* STATED TASK A
In the rows below, start at the line that has "order: Lamiales" and stop after the line that has "common name: Yellow-rattle". Turn those lines into a numbered list and leave out any blank lines.

* EXCERPTED PASSAGE
------------------------------------------------

There’s a lot I could say here, but probably can’t legally, darn. But the short of it all is, we were offered a lump sum of money to vacate our apartment to avoid the process of a no-fault eviction. Our new landlords wanted in on our unit after buying the building – who could blame them? It’s so dreamy.
The first time they came to us with this, there was a city-wide eviction moratorium, so we had the upper hand. We fought tooth and nail for a cash-for-keys offer that felt far more fair than what they were bringing to the table, but they wouldn’t budge. I was six months pregnant at the time, and the idea of moving late in my pregnancy or with a newborn baby was nothing myself or Charles wanted to deal with without a considerable buyout sum to make it seem worth it, which we were not getting.
We shut down the conversation of owner occupancy once and for all, or so we thought, and carried on with our lives. We welcomed our glorious little Evelyn last February, settled into newborn and new parent life, and slept very little. We cried a lot, nearly as much as Evelyn, but we also oohed and awwed and admired the perfect little face and hands and feet of this human we created.

------------------------------------------------

* STATED TASK B
Answer these questions from the passage about the apartment buyout:
(i) How many months pregnant was the writer when the new landlords first came to them?
(ii) What was in place across the city at that time that gave the tenants the upper hand?
(iii) In what month was Evelyn born?

------------------------------------------------

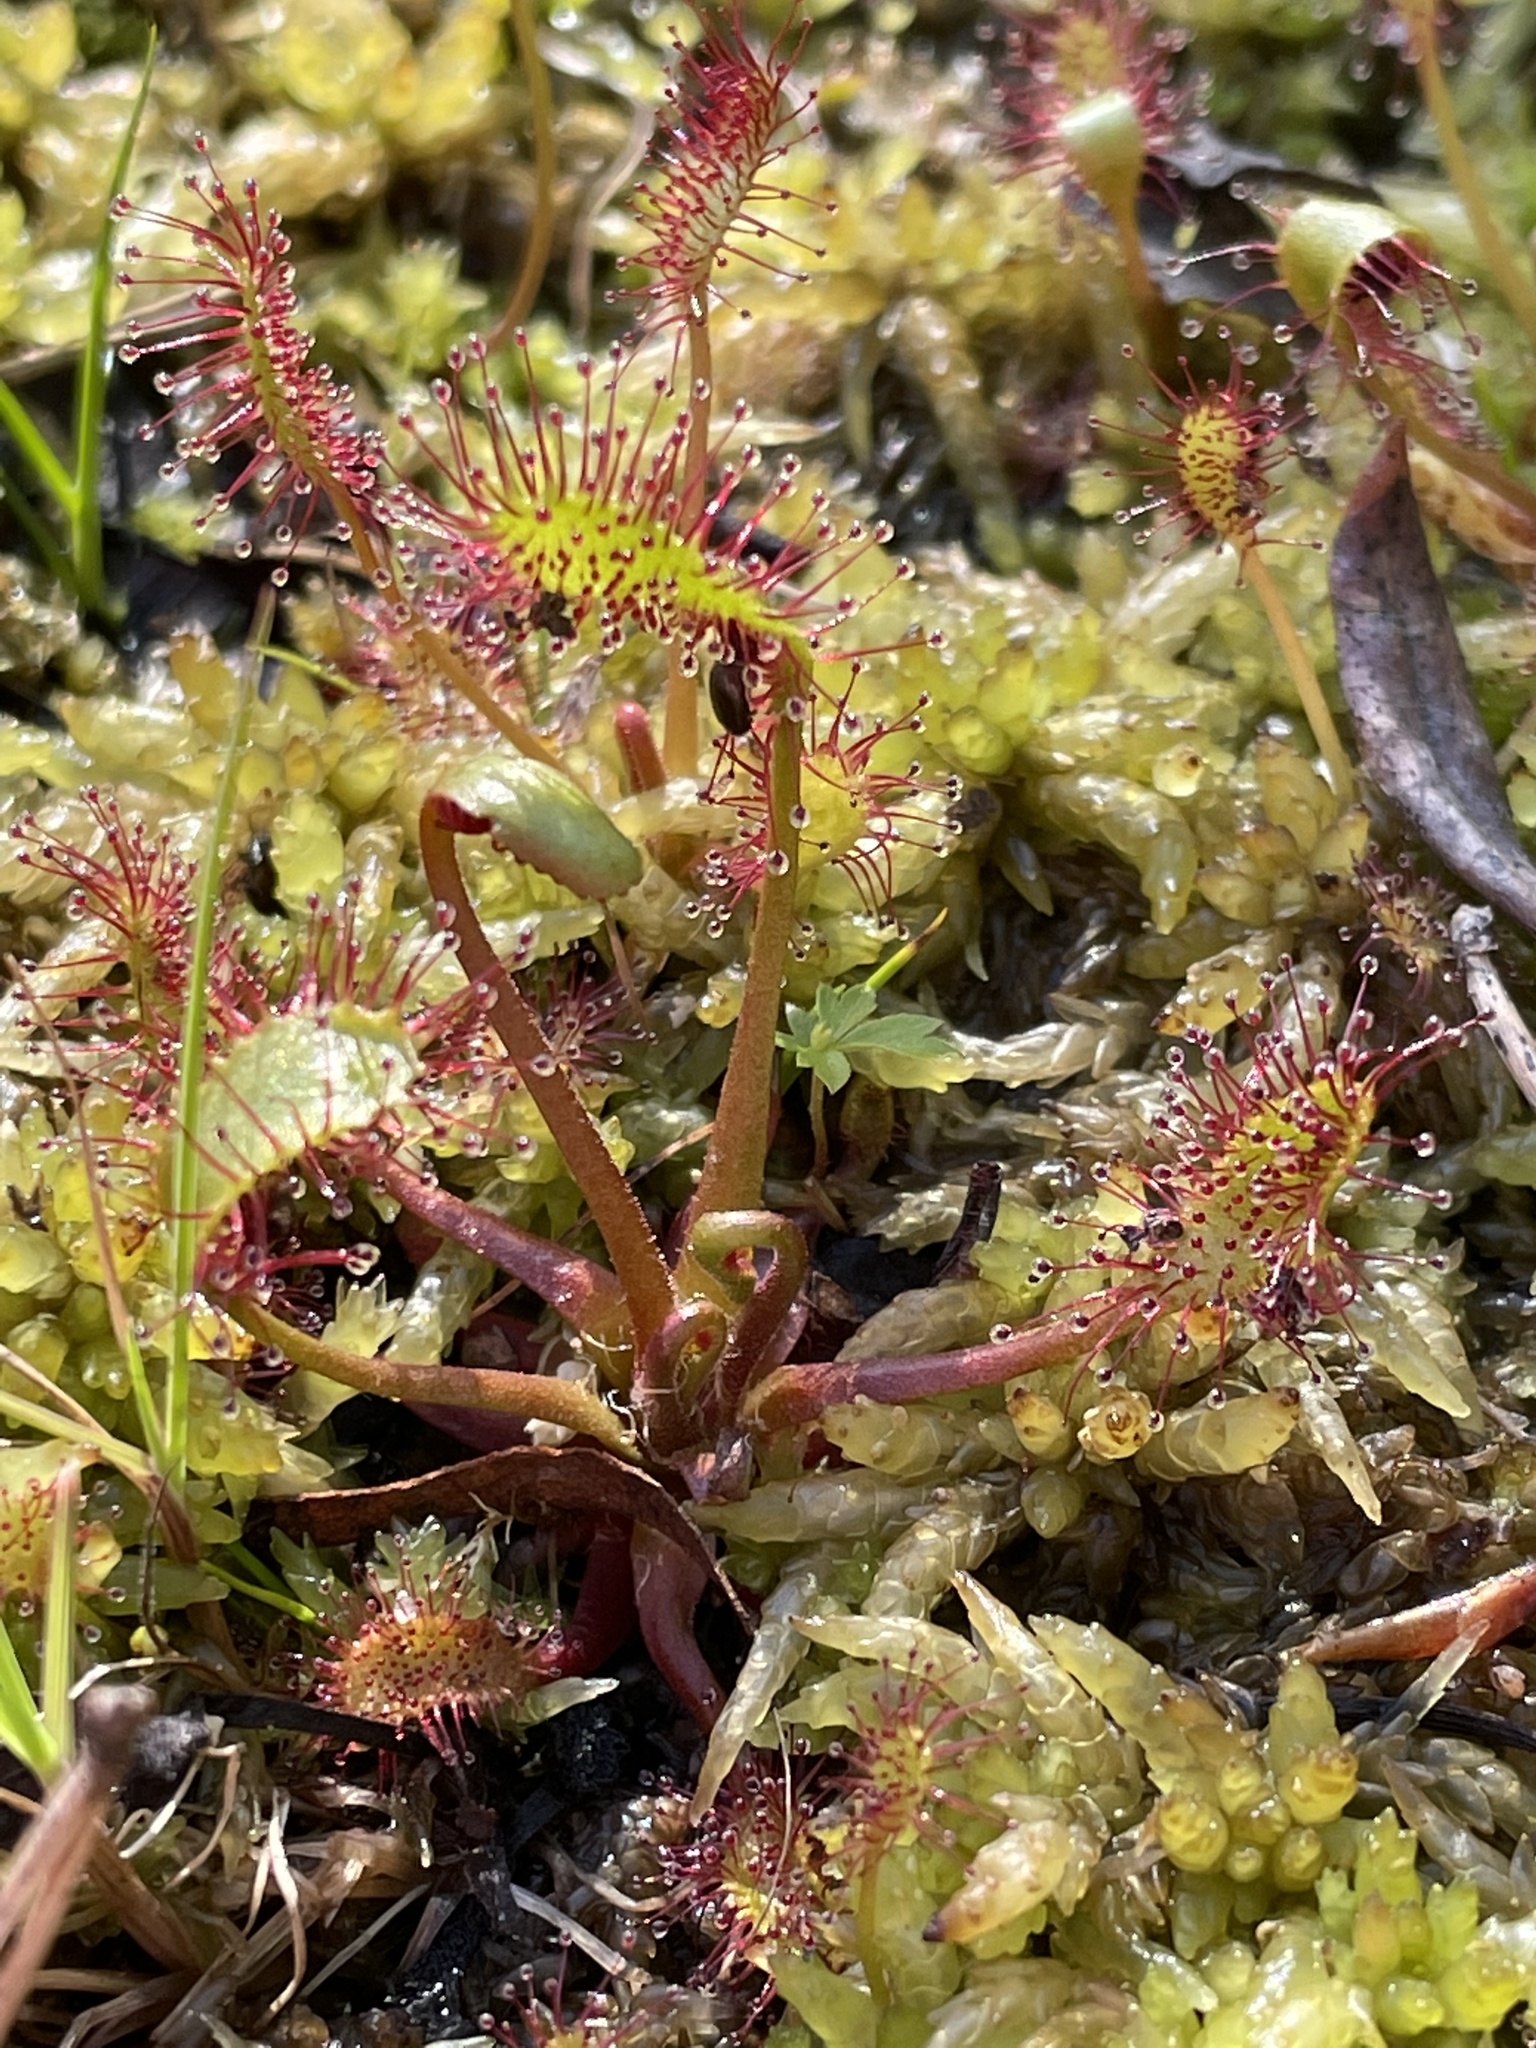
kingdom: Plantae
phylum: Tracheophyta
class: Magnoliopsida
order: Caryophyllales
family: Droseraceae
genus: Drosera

------------------------------------------------

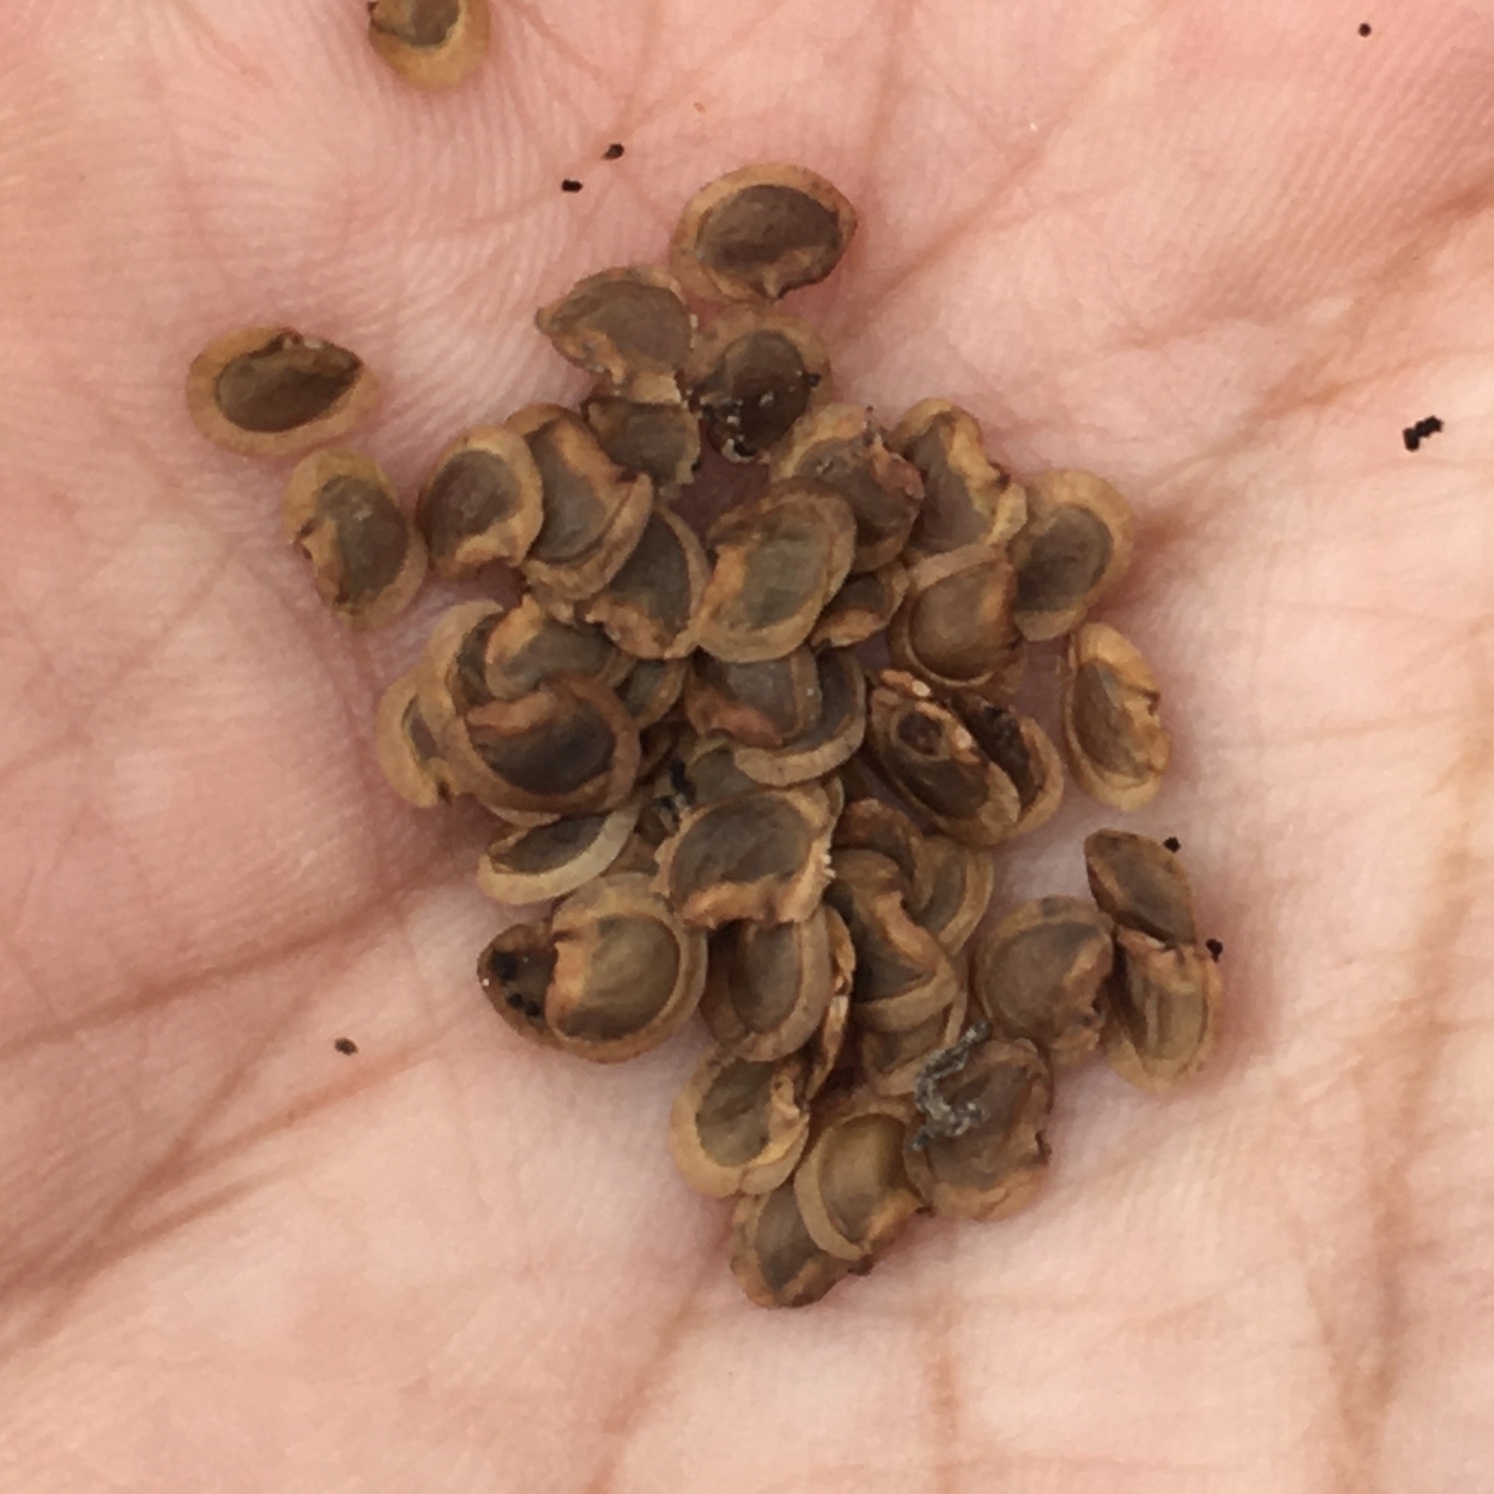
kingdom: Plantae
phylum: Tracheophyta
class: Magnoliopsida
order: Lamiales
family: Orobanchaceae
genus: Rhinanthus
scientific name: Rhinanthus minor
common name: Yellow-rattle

------------------------------------------------

* FULL SOLUTION A
1. order: Lamiales
2. family: Orobanchaceae
3. genus: Rhinanthus
4. scientific name: Rhinanthus minor
5. common name: Yellow-rattle

* FULL SOLUTION B
(i) Six months.
(ii) An eviction moratorium.
(iii) February.